Hal ini dapat dilihat dari capaian setoran yang merupakan tertinggi dibandingkan dengan santriwan/santriwati lainnya. Selain itu, faktor lokasi rumah dengan masjid Al Muhajirin, juga merupakan indikasi penyebab keaktifan Siti Fathonah. Antara rumahnya yang beralamat di Legundi No. 15 G dan masjid Al Muhajirin hanya berjarak ratusan meter.
Walaupun ia merupakan santri tertua, namun bukan berarti belajar Alqurannya lebih lama. Wanita lulusan SGB (Sekolah Guru B) tahun 1961 ini mengaku mulai serius belajar Alqruan baru tahun 1986. Waktu itu mengikuti pelajaran Tilawah yang diselenggarakan oleh Remaja Masjid Al Muhajirin.
Pengasuhnya waktu itu adalah KH Salim Abud Abdad, yang merupakan imam rowatib masjid tersebut pada masa itu. Namun sayang, Bu Fathonah, demikian ia biasa dipanggil, hanya bisa mengikuti pelajaran tersebut selama satu tahun, karena terserang penyakit muntah darah. Walaupun belum mengenal tajwid, namun dari pelajaran itulah ia mulai tahu bacaan Alquran yang baik.
Melihat riwayat pendidikannya, Bu Fathonah, sebenarnya banyak mengenyam pendidikan yang cukup tinggi pada masanya. Setelah lulus SGB, ia ternyata masih mengikuti beberapa kursus, seperti kursus mengetik dan tata usaha yang dijalaninya pada tahun 1961 di Nganjuk, dan kursus Pendidikan Tinggi Dakwah Islam (PTDI) yang dilaluinya sejak tahun 1976 hingga 1978 di Surabaya.

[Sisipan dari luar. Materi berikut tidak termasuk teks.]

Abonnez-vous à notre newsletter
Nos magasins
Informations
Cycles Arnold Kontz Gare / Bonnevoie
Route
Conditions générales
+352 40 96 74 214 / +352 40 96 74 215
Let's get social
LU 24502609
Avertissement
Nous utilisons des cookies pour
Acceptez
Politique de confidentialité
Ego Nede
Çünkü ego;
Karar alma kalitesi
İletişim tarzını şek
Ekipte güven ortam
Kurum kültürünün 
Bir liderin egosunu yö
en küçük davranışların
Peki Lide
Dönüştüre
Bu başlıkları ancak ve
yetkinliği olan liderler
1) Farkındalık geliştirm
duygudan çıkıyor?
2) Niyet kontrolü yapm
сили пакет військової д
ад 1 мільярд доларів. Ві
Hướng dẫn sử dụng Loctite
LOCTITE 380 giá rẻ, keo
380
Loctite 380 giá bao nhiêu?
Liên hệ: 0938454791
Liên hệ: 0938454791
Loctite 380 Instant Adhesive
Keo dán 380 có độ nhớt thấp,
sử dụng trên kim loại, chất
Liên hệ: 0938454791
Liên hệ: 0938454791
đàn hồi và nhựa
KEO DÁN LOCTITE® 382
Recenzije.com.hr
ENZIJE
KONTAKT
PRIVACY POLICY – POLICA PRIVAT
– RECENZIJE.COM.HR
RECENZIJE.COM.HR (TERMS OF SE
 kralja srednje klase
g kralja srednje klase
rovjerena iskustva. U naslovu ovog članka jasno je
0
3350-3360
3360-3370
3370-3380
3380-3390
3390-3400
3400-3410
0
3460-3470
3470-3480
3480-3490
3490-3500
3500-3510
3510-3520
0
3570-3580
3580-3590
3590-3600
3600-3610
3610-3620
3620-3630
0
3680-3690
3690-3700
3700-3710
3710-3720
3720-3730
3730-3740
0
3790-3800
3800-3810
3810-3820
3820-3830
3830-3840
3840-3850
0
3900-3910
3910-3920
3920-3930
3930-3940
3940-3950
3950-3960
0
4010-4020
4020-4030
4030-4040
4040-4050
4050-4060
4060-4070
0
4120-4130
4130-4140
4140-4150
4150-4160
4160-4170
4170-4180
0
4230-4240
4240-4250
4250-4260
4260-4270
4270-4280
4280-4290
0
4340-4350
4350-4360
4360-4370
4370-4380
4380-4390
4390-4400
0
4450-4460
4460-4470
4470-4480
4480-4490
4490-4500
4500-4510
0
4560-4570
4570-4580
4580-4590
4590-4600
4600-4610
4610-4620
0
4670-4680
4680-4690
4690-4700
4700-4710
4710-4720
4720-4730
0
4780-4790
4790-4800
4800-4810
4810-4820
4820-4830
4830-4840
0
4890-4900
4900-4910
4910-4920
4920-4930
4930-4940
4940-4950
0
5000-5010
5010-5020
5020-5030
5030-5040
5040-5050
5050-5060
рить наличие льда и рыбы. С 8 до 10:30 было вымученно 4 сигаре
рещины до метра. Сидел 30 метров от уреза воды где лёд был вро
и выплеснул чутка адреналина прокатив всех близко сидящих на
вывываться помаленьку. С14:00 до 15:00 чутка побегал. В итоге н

Meski demikian, Bu Fathonah tidak sempat bekarja sebgai pegwai negeri sesuai dengan pendidikannya. Padahal saat itu kesempatan untuk menjadi pegawai negeri sangat luas. Ketika akan melamar sebagai pengajar di berbagai tempat, selalu saja ditakut-takuti oleh saudara-saudaranya. “Jangan bekerja di sana, nanti begini dan begitu,” kata Bu Fathonah, yang merupakan anak keenam dari sepuluh bersaudara itu, dan sekarang tinggal dirinya yang masih diberi umur panjang.
Lantas mengapa Bu Fathonah baru belajar Alquran pada masa tua? Hal ini, karena pada masa mudanya, sang ibu (ibunya Bu Fathonah –red.) yang sudah menjanda lebih banyak mengurusi masalah ekonomi keluarga, sehingga tidak sempat memikirkan pelajaran mengaji bagi anak-anaknya, termasuk Bu Fathonah.
Baru pada tahun 1976, Bu Fathonah mulai ikut membantu mengajar mengaji santri-santri ibunya. Lalu setelah berhenti beberapa lama mengikuti pelajaran Tilawah yang diselenggarakan oleh Remaja Masjid Al Muhajirin, ia kembali aktif mengikuti kegiatan pengajian ibu-ibu muslimat di masjid tersebut sampai sekarang.
Pada tahun 2006, ia mulai mengikuti kegiatan Ahad pagi Jassuna untuk memperdalam ilmu membaca Alquran. “Alhamdulillah, semua ustadz sudah saya ikuti,” kata dia. Dan ketika Jatiqo-JTQ Jatim masuk ke lingkungan Jassuna pada tahun 2012, ia pun mengikuti program Murottal Tujuh Lagu, setelah lolos seleksi.
Bu Fathonah mengakui, awalnya sangat pesimis bisa mengikuti program Murattal Tujuh Lagu tersebut. Alasannya, di samping belum memiliki suara yang bagus, nafasnya juga belum begitu panjang. “Lagi pula, satu lagu saja masih bingung, kok tujuh lagu. Selain itu, harus menghafal lagi,” keluh Bu Fathonah saat itu.
Namun, setelah setengah dipaksa dan dicoba terus, akhirnya Bu Fathonah berhasil lulus mengikuti Program Murottal Tujuh Lagu. Ia tercatat sebagai lulusan ke-16 pada bulan April 2013. Saat itu pulalah, ia mulai mengaji mulai Surat Al Baqarh dan seterusnya dengan menggunakan tujuh lagu yang terkenal dalam seni baca Alquran, yakni, Bayyati, Hijaz, Shoba, Rast, Jiharkah, Sika, dan Nahawand.